The specific flavors come from a variety of spices and tastes. Some have heavy butterscotch or vanilla tastes, while others come smokey and rich. The smoke flavoring comes from charring the barrel staves before adding the bourbon. (I don’t know about you, but I am a cigar smoker and a bourbon drinker and I can almost NEVER taste the things they tell me it’s supposed to taste like.)
The sweetness in bourbon comes from the high corn content. The rest of the nuts and bolts that goes in to making whiskey determines whether the finished product is smooth or rough. Some bourbons are aged for only two years in small barrels and, well, do yourself a favor and stay away if you value your throat. Some things just weren’t meant to be consumed, though it might make a fine paint stripper.
Around Town
If you feel up for it, take a trip over to the ABC store off Highway 55 on an early Friday morning before the shipment comes in. You’d be surprised to find lines waiting in the dark. Rumors and whispers of rare and hard-to-find bottles coming in circulate fast and these folks are willing to stand in line like they were going to vote for the opportunity—not the guarantee—of catching their dream bottle, or unicorn.
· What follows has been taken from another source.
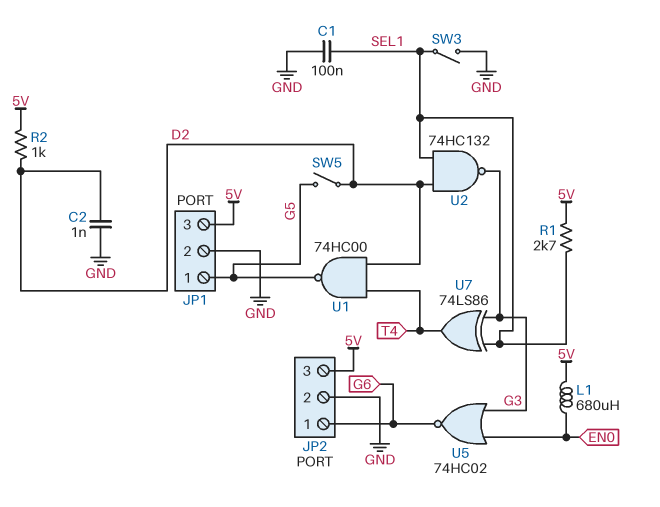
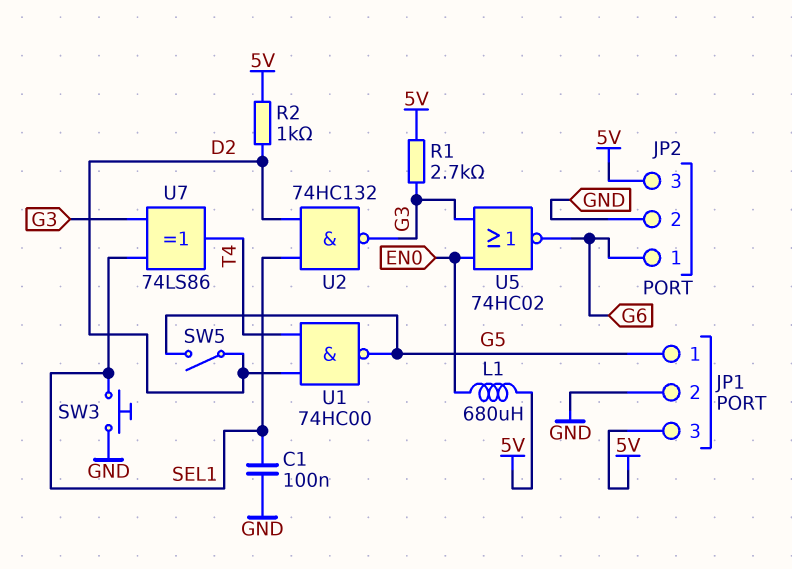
C2: 1nF (D2, GND) -> none
R1: 2.7k (5V, SEL1) -> 2.7k (5V, G3)
SW3: switch (GND, SEL1) -> button (GND, SEL1)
I did enough standing in line during my time in the Army, so I’ll pass.
The quest for rarity drives many people in the various bourbon groups sprinkled throughout the county and Holly Springs. Chances are one of you reading this right now is a member of a group and knows the pain of missing out on that one bottle you have been aching for.
But Why?
It wasn’t always this way. Bourbon was just another drink and not a popular one. Somehow, we went from producing 455,000 barrels a year to a whopping 5 million! Prices keep going up, quality stays the same, and some bottles might as well be in
museums due to the inability to find one in the wild. Men and women from all walks of life are willing to pay ridiculous fees on the secondary market to get what they want, but then are left with the world’s greatest dilemma. Do I drink it or just hold on to it? The good news is an unopened bottle of bourbon won’t go bad, though it will evaporate over time, and an opened one can last as long as 10 years. None of that does much to assuage the agony of being torn, especially after paying a hefty premium for that perfect bottle.
Let me be careful to say that I’m not advocating the use of alcohol, and if you do decide to partake, do so responsibly. Hunting down different bourbons and doing tastings with a few friends (now that things are slowly getting back to normal) is a great way to strengthen bonds, commiserate over failed attempts, and enjoy a quality beverage with so many variants and price points there is bound to be something for everyone.
Who knows, maybe one day you’ll see me perusing the shelves. Come by and say hi if you do. I always have an empty glass in the cupboard.